Two bombs dropped by the Saudi Arabian Air Force on a crowded marketplace in Yemen on March 15 were American-made, claims Human Rights Watch (HRW). The UN estimates the death toll to be at least 97 dead, among them 25 children.
HRW examined the bomb blast fragmentations found at the site and determined they came from a US-made “GBU-31 satellite-guided bomb, which consists of a US-supplied MK-84 2,000lb bomb mated with a JDAM satellite guidance kit, also US-supplied,” HRW’s report says.
Since the beginning of the airstrikes of the Saudi-led anti-Houthi coalition in March 2015, there have been 12 airstrikes inflicted on marketplaces throughout Yemen.
HRW calls on to the US to stop selling weapons to Saudi Arabia until Riyadh ends unlawful airstrikes.
“One of the deadliest strikes against civilians in Yemen's year-long war involved US-supplied weapons, illustrating tragically why countries should stop selling arms to Saudi Arabia,” said Priyanka Motaparthy, emergency researcher at HRW.
Mastaba, a village in Yemen’s northern Hajja governorate, some 45km from the Saudi border, was attacked at noon. Two bombs were dropped successively with a short period. The first blasted right in front of a complex of shops and a restaurant, the second exploded a short while later near the entrance to the market, within the crowd fleeing the airstrike, HRW reports.
The airstrike in Mastaba reportedly also killed 10 Houthi rebel fighters, making the attack absolutely unprecedented in military-to-civilian death ratio, causing “disproportionate loss of civilian life, in violation of the laws of war.”
The UN children's agency UNICEF put the death toll of Mastaba airstrikes even higher, proclaiming 119 people among dead, 22 children included.

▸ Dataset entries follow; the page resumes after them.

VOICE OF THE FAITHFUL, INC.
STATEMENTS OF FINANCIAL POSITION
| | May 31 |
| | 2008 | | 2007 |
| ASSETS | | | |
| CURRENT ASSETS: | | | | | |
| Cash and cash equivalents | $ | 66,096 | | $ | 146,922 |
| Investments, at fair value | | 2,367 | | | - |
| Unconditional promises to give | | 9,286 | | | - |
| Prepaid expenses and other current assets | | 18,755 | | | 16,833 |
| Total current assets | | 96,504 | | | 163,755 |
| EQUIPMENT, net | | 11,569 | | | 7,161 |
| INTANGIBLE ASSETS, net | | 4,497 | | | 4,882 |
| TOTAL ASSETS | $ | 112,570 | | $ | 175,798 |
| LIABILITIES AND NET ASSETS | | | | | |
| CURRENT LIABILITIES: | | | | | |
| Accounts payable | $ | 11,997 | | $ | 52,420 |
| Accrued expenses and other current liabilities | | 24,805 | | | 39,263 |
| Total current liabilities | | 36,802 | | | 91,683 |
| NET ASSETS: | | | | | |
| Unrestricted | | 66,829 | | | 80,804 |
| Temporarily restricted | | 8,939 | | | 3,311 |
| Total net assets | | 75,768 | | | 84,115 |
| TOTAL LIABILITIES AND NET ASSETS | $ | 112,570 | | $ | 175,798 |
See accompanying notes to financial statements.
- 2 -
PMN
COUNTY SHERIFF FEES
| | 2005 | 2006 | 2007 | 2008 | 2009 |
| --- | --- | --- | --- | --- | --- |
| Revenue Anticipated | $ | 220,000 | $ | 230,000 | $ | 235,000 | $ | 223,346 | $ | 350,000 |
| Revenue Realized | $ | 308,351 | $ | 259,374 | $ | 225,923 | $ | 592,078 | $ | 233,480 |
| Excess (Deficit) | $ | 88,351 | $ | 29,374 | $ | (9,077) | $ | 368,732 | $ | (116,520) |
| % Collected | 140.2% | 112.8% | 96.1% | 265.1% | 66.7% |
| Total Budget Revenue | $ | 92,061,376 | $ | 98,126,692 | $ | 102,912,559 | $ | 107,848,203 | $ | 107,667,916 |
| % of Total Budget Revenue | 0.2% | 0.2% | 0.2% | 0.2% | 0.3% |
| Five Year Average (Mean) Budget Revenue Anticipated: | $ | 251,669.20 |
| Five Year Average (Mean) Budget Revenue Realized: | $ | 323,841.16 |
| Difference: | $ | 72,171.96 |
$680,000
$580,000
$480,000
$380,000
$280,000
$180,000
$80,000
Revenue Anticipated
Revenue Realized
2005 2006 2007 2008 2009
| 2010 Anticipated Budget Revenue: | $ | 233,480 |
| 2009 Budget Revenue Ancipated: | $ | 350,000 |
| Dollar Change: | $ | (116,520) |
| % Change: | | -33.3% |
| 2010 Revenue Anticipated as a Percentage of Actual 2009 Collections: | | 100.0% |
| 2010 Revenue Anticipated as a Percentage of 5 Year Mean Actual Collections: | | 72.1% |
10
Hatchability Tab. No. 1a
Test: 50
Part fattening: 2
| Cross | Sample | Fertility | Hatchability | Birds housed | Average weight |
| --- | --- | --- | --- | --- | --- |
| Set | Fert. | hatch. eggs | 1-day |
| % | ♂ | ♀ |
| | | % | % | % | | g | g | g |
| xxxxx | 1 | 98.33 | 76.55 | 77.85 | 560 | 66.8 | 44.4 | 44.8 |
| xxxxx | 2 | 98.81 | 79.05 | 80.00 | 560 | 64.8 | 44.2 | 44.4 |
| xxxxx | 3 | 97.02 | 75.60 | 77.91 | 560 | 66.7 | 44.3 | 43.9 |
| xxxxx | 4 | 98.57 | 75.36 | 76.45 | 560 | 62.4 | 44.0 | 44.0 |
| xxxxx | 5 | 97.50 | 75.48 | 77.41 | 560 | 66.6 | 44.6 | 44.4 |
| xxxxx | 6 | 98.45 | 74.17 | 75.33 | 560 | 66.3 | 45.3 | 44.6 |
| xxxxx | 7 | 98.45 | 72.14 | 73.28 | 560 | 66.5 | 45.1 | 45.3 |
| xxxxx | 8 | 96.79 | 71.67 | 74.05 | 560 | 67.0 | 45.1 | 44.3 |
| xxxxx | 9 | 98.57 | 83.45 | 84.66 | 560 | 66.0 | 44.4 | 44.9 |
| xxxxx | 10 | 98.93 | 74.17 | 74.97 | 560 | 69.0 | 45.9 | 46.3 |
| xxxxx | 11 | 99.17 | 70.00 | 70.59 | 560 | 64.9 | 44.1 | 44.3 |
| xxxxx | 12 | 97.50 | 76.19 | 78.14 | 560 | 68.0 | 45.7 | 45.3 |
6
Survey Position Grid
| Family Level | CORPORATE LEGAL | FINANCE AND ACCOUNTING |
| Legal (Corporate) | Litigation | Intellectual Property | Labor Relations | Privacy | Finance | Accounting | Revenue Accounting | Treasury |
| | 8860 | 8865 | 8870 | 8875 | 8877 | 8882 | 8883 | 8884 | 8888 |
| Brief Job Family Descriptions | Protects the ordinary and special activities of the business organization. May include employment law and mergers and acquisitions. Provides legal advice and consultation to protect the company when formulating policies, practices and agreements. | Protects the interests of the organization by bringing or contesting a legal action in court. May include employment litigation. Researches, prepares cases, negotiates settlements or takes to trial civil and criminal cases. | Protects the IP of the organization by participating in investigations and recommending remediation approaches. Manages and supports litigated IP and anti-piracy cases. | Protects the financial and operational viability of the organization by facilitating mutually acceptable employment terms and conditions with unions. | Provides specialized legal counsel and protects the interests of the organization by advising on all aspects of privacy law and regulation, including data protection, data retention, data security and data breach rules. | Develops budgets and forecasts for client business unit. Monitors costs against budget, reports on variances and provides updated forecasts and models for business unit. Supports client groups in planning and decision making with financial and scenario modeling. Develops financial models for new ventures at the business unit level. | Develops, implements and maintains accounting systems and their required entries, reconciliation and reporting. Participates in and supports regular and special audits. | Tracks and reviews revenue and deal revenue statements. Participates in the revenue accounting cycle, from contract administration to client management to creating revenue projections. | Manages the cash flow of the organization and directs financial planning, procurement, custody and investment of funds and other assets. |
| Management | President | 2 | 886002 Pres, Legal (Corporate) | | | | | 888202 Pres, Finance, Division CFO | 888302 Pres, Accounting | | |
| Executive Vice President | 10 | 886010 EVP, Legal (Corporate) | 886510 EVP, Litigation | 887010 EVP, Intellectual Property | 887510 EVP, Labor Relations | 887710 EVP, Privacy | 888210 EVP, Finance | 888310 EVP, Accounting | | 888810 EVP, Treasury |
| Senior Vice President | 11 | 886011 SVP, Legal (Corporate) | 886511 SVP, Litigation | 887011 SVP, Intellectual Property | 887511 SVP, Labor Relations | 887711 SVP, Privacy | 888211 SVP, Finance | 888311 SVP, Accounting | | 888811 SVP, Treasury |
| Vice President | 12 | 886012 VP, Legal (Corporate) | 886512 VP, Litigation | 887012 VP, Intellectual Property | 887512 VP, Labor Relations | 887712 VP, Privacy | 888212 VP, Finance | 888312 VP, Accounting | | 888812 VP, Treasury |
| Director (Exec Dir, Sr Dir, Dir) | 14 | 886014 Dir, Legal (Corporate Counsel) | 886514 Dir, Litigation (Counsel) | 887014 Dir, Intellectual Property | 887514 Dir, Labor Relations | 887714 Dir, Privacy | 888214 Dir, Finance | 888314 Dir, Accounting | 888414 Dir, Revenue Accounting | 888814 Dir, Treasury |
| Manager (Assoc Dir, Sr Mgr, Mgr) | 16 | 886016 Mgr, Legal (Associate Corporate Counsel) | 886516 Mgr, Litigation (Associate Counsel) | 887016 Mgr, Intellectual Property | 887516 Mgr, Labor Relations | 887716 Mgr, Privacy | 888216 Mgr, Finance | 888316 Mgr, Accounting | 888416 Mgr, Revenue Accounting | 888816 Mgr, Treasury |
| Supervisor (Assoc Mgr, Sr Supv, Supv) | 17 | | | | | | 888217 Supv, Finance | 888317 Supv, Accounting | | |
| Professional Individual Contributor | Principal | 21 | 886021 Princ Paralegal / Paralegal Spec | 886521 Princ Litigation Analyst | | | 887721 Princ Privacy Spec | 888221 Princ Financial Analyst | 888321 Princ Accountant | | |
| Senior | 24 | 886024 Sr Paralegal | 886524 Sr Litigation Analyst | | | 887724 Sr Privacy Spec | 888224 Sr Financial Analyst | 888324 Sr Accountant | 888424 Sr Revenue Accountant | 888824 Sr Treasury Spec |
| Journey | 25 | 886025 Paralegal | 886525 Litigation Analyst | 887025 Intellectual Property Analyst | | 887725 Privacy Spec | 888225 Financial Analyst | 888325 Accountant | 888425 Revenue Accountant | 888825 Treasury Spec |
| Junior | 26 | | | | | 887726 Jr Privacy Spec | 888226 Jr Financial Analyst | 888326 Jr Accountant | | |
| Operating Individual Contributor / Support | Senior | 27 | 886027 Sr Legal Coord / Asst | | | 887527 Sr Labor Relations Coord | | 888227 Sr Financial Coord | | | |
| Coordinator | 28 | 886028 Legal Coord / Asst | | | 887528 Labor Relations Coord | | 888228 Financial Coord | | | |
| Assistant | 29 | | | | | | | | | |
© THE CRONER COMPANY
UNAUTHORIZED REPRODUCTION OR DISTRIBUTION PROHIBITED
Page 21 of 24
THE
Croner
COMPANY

Out of two local hospitals, a clinic supported by Doctors Without Borders (MSF) received 45 wounded civilians from the market.
Since March 2015, the conflict in Yemen has claimed lives of about 6,300 people, over a half of them civilians, according to the UN estimates. Most of the people killed in Yemen died in Saudi-led coalition air strikes.
The next day after the deadly airstrike, the Saudi military spokesman for the coalition, General Ahmad al-Assiri, said the coalition attacked “a militia gathering,” saying though, that the airstrike site had been known as a place to buy qat, a mild stimulant plant widely chewed in Yemen, which means the coalition knew the airstrike hit a commercial area.
On March 18, al-Assiri told Reuters that targeting Mastaba site the coalition used reconnaissance information from Yemeni forces loyal to ousted President Abdu Rabbu Mansour Hadi and that the Houthis “deceived people by saying it was a market.”